Sturgeon has repeatedly vacillated over calling another independence vote. After the 2014 defeat, she said that a “material change in circumstances” would trigger a new referendum. That change took place when Scotland voted against Brexit and again when the Tories were elected with a big majority and Scotland returned 47 SNP MP’s out of 58 Scottish seats. No plan for a referendum was forthcoming. Not surprisingly, SNP members and voters became restless. Prior to the pandemic, organisations like All Under One Banner and Yes groups took up the challenge to mobilise the grassroots, culminating in some of the biggest demonstrations ever seen in Scotland. This was because the SNP gave no leadership to the movement and did not even allow debate within its own ranks.
With the “material circumstances” changed, the movement wanted to see the SNP declare that the Scottish parliamentary elections in May 2021 would be seen as an effective referendum on independence. If a majority of the MSPs elected supported independence, the SNP would apply to Westminster for a new Section 30 order—effectively permission to hold a referendum. And if this Plan A was denied, as it surely will be, they would organise their own advisory referendum. The growing clamour among members of the SNP for a debate on this issue resulted in Sturgeon accepting that the election would be seen as a mandate for a referendum. However, there is no plan for the likely eventuality of Johnson saying no to a Section 30 order. Sturgeon has stuck relying on the British state to grant it. This is a fanciful strategy and many independence supporters, inside and outside the SNP, know it.
The movement needs to be prepared to confront the British state with more than a constitutional or legalistic approach. It will require a persistent effort to build a mass social movement, through mass civil disobedience, demonstrations and workers’ strikes to make Scotland ungovernable for the British state. Building mass grassroots organisations, such as NowScotland, is imperative. It can help create a social force capable of moving beyond the limits of parliamentary and electoral politics and the SNP’s narrow vision and strategy.
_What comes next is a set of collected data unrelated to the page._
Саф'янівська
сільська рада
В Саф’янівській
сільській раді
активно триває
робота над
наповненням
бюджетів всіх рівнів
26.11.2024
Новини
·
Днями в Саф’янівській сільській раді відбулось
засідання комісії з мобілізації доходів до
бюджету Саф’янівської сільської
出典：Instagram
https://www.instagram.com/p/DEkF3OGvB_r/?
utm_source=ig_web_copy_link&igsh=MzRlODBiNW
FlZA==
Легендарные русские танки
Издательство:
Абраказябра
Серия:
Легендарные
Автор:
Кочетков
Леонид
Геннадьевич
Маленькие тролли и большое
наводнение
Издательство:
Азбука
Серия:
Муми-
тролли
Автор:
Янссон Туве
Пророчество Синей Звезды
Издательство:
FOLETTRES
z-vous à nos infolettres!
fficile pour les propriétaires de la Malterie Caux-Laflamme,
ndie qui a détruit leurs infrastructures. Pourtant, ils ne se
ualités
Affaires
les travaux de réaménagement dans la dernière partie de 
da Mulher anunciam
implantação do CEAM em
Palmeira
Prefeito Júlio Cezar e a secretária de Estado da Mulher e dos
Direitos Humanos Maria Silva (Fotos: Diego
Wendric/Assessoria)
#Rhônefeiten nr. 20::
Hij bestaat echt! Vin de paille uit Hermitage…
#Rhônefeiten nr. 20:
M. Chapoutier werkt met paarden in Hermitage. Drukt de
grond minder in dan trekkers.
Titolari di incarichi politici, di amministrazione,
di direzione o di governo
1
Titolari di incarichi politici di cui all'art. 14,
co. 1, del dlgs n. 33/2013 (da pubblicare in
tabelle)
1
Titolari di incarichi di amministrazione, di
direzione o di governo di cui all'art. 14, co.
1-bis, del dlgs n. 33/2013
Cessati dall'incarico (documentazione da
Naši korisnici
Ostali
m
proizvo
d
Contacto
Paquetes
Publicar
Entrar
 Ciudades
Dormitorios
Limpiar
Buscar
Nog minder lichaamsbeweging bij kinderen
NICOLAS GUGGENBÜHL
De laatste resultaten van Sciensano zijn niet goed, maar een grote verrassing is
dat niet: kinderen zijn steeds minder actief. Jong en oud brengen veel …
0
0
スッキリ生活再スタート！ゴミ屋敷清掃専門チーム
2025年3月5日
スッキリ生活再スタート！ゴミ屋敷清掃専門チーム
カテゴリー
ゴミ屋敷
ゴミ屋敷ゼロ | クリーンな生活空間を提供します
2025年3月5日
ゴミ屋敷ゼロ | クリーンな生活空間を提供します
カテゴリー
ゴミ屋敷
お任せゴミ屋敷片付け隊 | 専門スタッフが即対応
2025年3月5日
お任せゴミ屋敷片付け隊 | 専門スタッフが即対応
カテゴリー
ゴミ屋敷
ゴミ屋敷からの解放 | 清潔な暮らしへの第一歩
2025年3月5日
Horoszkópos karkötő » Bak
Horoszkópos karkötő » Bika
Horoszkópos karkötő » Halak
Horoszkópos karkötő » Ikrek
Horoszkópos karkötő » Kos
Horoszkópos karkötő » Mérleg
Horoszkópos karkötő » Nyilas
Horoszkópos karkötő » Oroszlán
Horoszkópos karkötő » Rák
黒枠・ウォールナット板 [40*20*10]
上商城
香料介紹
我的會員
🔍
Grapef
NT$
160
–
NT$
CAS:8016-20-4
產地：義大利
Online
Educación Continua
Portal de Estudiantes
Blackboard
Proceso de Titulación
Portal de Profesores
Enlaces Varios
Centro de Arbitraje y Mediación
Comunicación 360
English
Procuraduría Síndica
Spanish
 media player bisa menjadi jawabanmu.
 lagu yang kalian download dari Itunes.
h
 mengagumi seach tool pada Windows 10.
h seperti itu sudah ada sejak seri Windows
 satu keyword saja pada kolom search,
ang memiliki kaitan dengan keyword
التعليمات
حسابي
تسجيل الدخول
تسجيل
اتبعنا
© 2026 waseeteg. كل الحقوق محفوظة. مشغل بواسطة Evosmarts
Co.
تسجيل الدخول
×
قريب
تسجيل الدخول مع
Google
We are fighting for more than a Scottish capitalist state. We have a crucial role to ensure that working class interests remain central and are not relegated to adapting to the bosses’ interests, whether they lie in the City of London, the finance houses of Edinburgh or the European banks. It will take building working class struggles now—and preparing for fights after independence—to make sure that’s the case. In Scotland, there is a palpable sense that change must come—and that the opportunity for that change is now, not later.
When lockdown restrictions are lifted, this movement needs to hit the streets in full force. And until then, we need to be organising online and physically in every way possible. The challenges we face are enormous, but the prize of delivering a blow to the British ruling class is firmly within our grasp.